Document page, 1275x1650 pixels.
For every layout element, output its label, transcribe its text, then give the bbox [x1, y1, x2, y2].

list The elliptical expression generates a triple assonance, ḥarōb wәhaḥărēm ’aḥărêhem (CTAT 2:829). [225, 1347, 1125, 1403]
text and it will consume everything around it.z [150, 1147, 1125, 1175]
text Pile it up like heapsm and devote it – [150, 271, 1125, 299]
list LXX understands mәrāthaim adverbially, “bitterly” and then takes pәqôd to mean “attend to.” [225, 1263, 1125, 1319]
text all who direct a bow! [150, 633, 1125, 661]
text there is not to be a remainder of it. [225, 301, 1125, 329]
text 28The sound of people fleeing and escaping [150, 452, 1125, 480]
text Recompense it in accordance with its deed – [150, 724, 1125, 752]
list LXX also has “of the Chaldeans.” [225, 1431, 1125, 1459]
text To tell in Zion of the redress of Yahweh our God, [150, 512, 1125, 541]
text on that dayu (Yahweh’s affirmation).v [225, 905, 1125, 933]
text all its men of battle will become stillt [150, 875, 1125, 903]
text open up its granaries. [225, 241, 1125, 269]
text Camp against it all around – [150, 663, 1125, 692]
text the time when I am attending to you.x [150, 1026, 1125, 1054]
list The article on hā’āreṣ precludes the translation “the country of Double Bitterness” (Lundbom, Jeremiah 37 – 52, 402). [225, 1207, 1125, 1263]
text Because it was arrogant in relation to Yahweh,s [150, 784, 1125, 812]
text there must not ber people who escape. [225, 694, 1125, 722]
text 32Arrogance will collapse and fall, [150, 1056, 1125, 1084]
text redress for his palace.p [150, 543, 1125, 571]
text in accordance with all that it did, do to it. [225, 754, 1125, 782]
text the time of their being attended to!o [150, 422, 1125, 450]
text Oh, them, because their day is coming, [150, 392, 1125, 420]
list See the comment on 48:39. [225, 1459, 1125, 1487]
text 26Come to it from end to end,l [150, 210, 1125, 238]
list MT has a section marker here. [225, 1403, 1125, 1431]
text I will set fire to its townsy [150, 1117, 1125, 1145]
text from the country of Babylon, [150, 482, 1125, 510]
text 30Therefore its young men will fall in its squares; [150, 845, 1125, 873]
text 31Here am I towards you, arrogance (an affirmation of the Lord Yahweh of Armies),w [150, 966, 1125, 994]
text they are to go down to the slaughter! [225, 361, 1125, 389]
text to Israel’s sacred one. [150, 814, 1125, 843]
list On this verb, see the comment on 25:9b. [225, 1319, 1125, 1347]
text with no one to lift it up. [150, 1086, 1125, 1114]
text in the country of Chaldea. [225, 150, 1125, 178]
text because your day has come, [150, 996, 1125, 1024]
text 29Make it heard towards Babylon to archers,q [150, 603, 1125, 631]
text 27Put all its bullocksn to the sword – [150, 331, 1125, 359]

Brief:
Copy each line of the records containing the string "Yahweh".

Answer space:
text To tell in Zion of the redress of Yahweh our God, [150, 512, 1125, 541]
text on that dayu (Yahweh’s affirmation).v [225, 905, 1125, 933]
text Because it was arrogant in relation to Yahweh,s [150, 784, 1125, 812]
text 31Here am I towards you, arrogance (an affirmation of the Lord Yahweh of Armies),w [150, 966, 1125, 994]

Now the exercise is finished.